Stored data entries:
'''
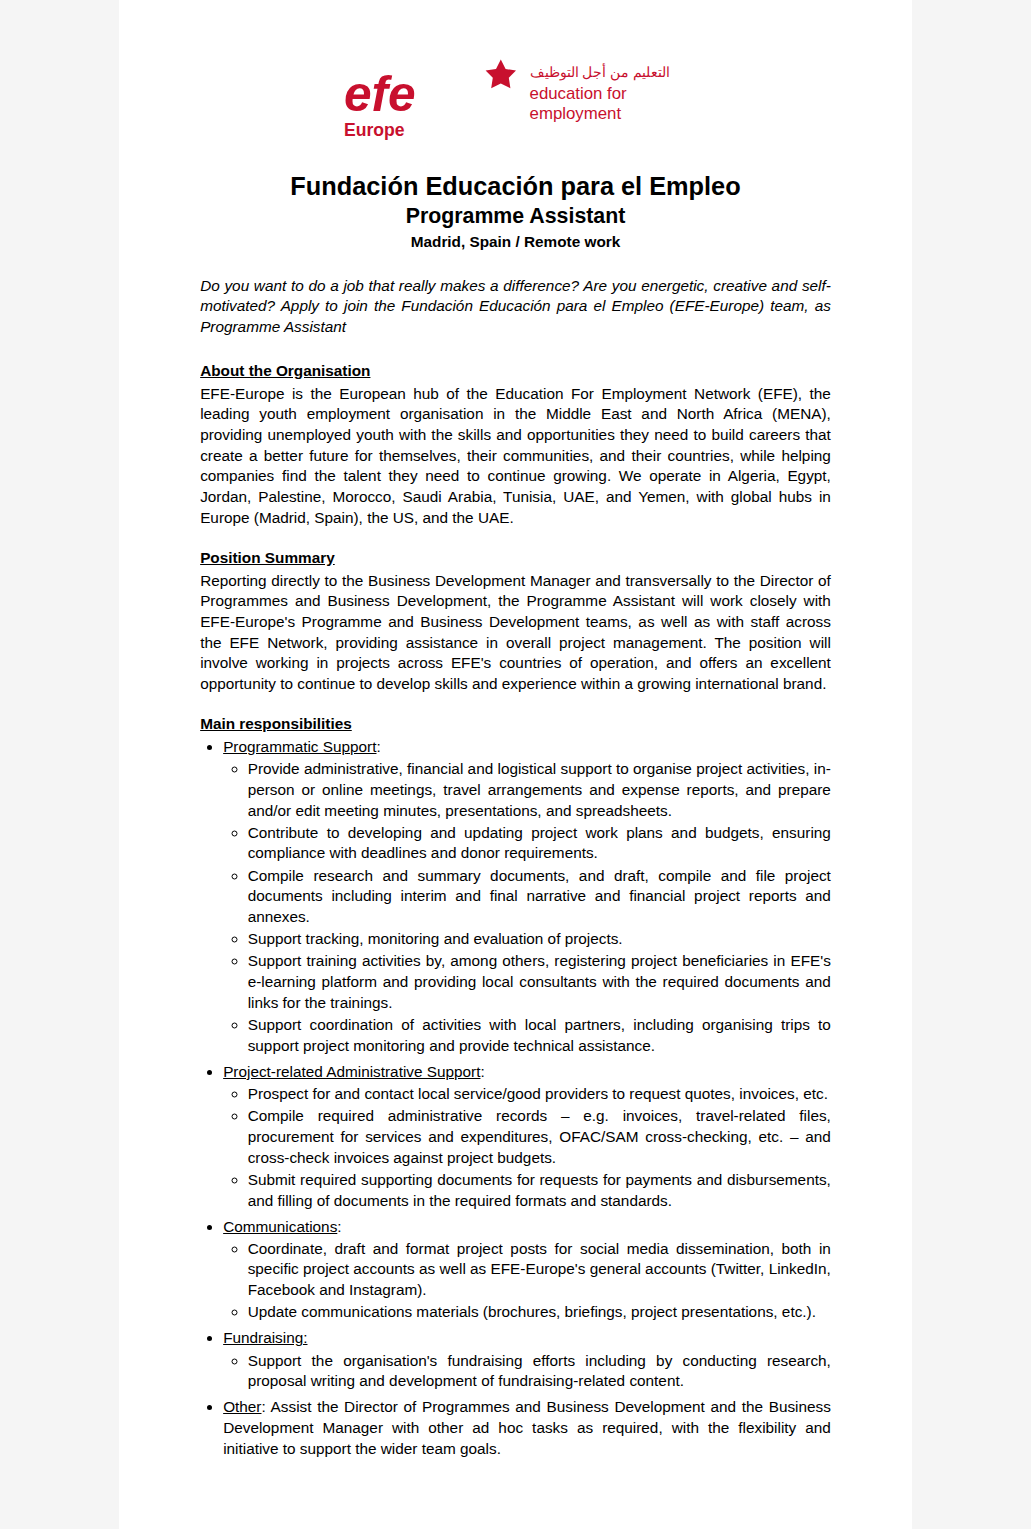Fundación Educación para el Empleo
Programme Assistant
Madrid, Spain / Remote work
Do you want to do a job that really makes a difference? Are you energetic, creative and self-motivated? Apply to join the Fundación Educación para el Empleo (EFE-Europe) team, as Programme Assistant
About the Organisation
EFE-Europe is the European hub of the Education For Employment Network (EFE), the leading youth employment organisation in the Middle East and North Africa (MENA), providing unemployed youth with the skills and opportunities they need to build careers that create a better future for themselves, their communities, and their countries, while helping companies find the talent they need to continue growing. We operate in Algeria, Egypt, Jordan, Palestine, Morocco, Saudi Arabia, Tunisia, UAE, and Yemen, with global hubs in Europe (Madrid, Spain), the US, and the UAE.
Position Summary
Reporting directly to the Business Development Manager and transversally to the Director of Programmes and Business Development, the Programme Assistant will work closely with EFE-Europe's Programme and Business Development teams, as well as with staff across the EFE Network, providing assistance in overall project management. The position will involve working in projects across EFE's countries of operation, and offers an excellent opportunity to continue to develop skills and experience within a growing international brand.
Main responsibilities
Programmatic Support:
Provide administrative, financial and logistical support to organise project activities, in-person or online meetings, travel arrangements and expense reports, and prepare and/or edit meeting minutes, presentations, and spreadsheets.
Contribute to developing and updating project work plans and budgets, ensuring compliance with deadlines and donor requirements.
Compile research and summary documents, and draft, compile and file project documents including interim and final narrative and financial project reports and annexes.
Support tracking, monitoring and evaluation of projects.
Support training activities by, among others, registering project beneficiaries in EFE's e-learning platform and providing local consultants with the required documents and links for the trainings.
Support coordination of activities with local partners, including organising trips to support project monitoring and provide technical assistance.
Project-related Administrative Support:
Prospect for and contact local service/good providers to request quotes, invoices, etc.
Compile required administrative records – e.g. invoices, travel-related files, procurement for services and expenditures, OFAC/SAM cross-checking, etc. – and cross-check invoices against project budgets.
Submit required supporting documents for requests for payments and disbursements, and filling of documents in the required formats and standards.
Communications:
Coordinate, draft and format project posts for social media dissemination, both in specific project accounts as well as EFE-Europe's general accounts (Twitter, LinkedIn, Facebook and Instagram).
Update communications materials (brochures, briefings, project presentations, etc.).
Fundraising:
Support the organisation's fundraising efforts including by conducting research, proposal writing and development of fundraising-related content.
Other: Assist the Director of Programmes and Business Development and the Business Development Manager with other ad hoc tasks as required, with the flexibility and initiative to support the wider team goals.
'''
## Directions for this task
Keep the pictures out and repeat exactly the lines from the beginning of the data through the line that contains "About the Organisation", both ends included.

## Your solution
Fundación Educación para el Empleo
Programme Assistant
Madrid, Spain / Remote work
Do you want to do a job that really makes a difference? Are you energetic, creative and self-motivated? Apply to join the Fundación Educación para el Empleo (EFE-Europe) team, as Programme Assistant
About the Organisation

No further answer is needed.